Finding best common ancestor of two leaf nodes where nodes have zero, one, or two parents


Goal:

I am looking for an algorithm to find the best common ancestor of a graph where nodes in the graph can have zero, one, or two parents. I am not sure of the terminology of "best common ancestor": better terminology might be "lowest common ancestor", or "recent common ancestor", etc. If there is better terminology then please provide URL's that describe such.

The algorithm has access to the full graph data structure.

It is possible for a given node to have zero, one, or two parents. This is key because the algorithms I've seen on the web assume that a given node has either zero or one parents, but not two parents (see references below). For instance, the m1 node in the diagram below has zero parents as it is the root (there can be multiple roots of the graphs). d3 has two parents, one is d2 and the other b2.

Nodes have references to both parents if they exist, and references to all children, if they exist, so traversal up the tree and down the tree is fair game. Nodes can have zero or more children. Changing the data structure is not an option.

Nodes closer to the two input nodes are preferable than nodes farther away (i.e., closer to roots of the graph).

By example, one possible graph is shown by the diagram given below. In this scenario, the inputs to the algorithm would be nodes b5 and d4. The best common ancestor of nodes b5 and d4 is b2. c2 would not be because b3 is in the lineage leading to b5.

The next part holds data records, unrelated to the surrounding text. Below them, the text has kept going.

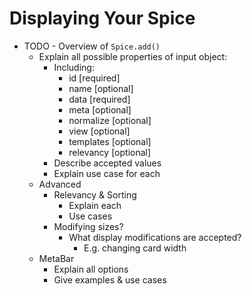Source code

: # Displaying Your Spice

- TODO - Overview of `Spice.add()`
    + Explain all possible properties of input object:
        * Including: 
            - id [required]
            - name [optional]
            - data [required]
            - meta [optional]
            - normalize [optional]
            - view [optional]
            - templates [optional]
            - relevancy [optional]
        * Describe accepted values
        * Explain use case for each
    + Advanced
        * Relevancy & Sorting   
            - Explain each
            - Use cases
        * Modifying sizes?
            - What display modifications are accepted?
                + E.g. changing card width
    + MetaBar
        * Explain all options
        * Give examples & use cases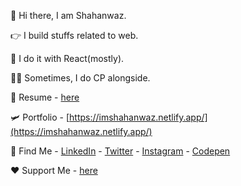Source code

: 👋 Hi there, I am Shahanwaz.

👉‍ I build stuffs related to web.

📌 I do it with React(mostly).

👨‍💻 Sometimes, I do CP alongside.

📄 Resume - [here](https://drive.google.com/file/d/1osPGzyTlQyAn6OVT4TLiCQH2T_4GKimt/view?usp=sharing)

🛩️ Portfolio - [https://imshahanwaz.netlify.app/](https://imshahanwaz.netlify.app/)

🔎 Find Me - [LinkedIn](https://www.linkedin.com/in/mshahanwaz) - [Twitter](https://twitter.com/_mshahanwaz) - [Instagram](https://instagram.com/imshahanwaz) - [Codepen](https://codepen.io/mshahanwaz)

❤️ Support Me - [here](https://ko-fi.com/mshahanwaz)
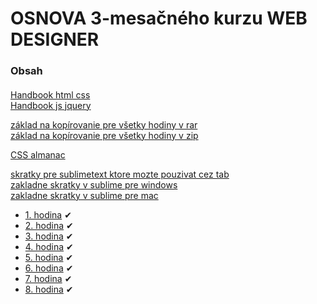 # OSNOVA 3-mesačného kurzu WEB DESIGNER

### Obsah
#### 

[Handbook html css](html-css-handbook.pdf)<br>
[Handbook js jquery](jquery-handbook.pdf)<br>

[základ na kopírovanie pre všetky hodiny v rar](default.rar)<br>
[základ na kopírovanie pre všetky hodiny v zip](default.zip)<br>

[CSS almanac](https://css-tricks.com/almanac/)<br>

[skratky pre sublimetext ktore mozte pouzivat cez tab](https://docs.emmet.io/cheat-sheet)<br>
[zakladne skratky v sublime pre windows](http://docs.sublimetext.info/en/latest/reference/keyboard_shortcuts_win.html)<br>
[zakladne skratky v sublime pre mac](http://docs.sublimetext.info/en/latest/reference/keyboard_shortcuts_osx.html)<br>

- [1. hodina](1/intro.md) &#10004;
- [2. hodina](2/intro.md) &#10004;
- [3. hodina](3/intro.md) &#10004;
- [4. hodina](4/intro.md) &#10004;
- [5. hodina](5/intro.md) &#10004;
- [6. hodina](6/intro.md) &#10004;
- [7. hodina](7/intro.md) &#10004;
- [8. hodina](8/intro.md) &#10004;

Possible answers for the algorithm can be at most one node, and the empty set is a valid answer in the case that there is no common ancestor of the two input nodes.

Reference Material

Tarjan's off-line least common ancestors algorithm seems to imply zero or one parents, so if that is the solution, then the answer should include a description of how two parents are accounted for in that algorithm. The wikipedia page for Lowest common ancestor also seems to only account for data structures whose nodes have zero or one parents, not two:

In a tree data structure where each node points to its parent, ...

Diagram:

graph diagram


Solution

  • I run a genealogy website, and I've solved this problem before with the following algorithm.

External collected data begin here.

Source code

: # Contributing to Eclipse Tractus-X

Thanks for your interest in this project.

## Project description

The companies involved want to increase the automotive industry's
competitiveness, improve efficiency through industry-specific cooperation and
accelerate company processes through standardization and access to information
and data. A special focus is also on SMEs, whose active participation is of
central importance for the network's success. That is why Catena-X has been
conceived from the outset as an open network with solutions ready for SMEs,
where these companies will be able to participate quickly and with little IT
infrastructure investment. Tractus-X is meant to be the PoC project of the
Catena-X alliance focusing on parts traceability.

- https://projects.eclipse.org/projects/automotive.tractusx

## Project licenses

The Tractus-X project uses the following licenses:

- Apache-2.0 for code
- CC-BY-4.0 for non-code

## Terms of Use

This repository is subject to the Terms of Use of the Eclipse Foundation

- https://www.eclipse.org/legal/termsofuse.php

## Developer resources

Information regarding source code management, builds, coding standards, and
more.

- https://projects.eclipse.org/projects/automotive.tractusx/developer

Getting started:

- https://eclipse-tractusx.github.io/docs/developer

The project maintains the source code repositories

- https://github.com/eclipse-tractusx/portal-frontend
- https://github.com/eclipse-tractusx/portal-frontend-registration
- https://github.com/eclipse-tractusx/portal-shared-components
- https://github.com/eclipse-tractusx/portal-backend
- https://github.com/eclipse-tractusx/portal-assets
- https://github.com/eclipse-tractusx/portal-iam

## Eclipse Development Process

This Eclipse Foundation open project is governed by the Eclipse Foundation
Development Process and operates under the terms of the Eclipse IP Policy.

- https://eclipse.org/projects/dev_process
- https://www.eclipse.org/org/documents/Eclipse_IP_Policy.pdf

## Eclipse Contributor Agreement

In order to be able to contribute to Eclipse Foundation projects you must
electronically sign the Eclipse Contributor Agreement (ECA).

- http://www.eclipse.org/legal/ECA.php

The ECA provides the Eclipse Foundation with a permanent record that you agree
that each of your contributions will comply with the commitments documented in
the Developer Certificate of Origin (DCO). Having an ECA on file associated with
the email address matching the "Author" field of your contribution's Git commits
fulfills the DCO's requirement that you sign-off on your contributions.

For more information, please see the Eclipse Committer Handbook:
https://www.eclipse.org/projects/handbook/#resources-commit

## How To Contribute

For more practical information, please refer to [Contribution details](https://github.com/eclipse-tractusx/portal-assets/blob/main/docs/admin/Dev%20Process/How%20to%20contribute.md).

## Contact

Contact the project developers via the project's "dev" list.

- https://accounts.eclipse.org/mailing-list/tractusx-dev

    For both nodes, use recursion to generate an array which links node name with generation. Using your example, b4 is 1 generation above b5; b3 is 2 generations; etc:

    $b5Tree = array('b4'=>1, 'b3'=>2, 'c3'=>2, 'b2'=>3, 'c2'=>3, ...);
    $d4Tree = array('d3'=>1, 'b2'=>2, 'd2'=>2, 'b1'=>3, 'd1'=>3, ...);
    

    The base case is to check if the first node appears in the second's tree, and vice-versa. If it exists, then you have your answer.

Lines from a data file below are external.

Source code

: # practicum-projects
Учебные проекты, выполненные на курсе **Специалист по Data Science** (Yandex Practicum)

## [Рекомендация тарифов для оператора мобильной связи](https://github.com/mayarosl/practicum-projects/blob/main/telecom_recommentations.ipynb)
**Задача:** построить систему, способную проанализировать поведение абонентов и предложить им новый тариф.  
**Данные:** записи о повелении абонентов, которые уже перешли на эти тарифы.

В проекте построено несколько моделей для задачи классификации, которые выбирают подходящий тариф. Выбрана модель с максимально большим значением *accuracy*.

    Otherwise, iterate through one of the trees, finding common node IDs, and keeping track of the minimum generation.

    $minNodeID = null;
    foreach ($b5Tree as $nID => $gen)
    {
        if (($d4Tree[$nID] != 0) and (($d4Tree[$nID]  + $gen) < $minSummedGen))
        {
            $minSummedGen = $d4Tree[$nID] + $gen;
            $minNodeID = $nID;
        }
    }
    return $minNodeID;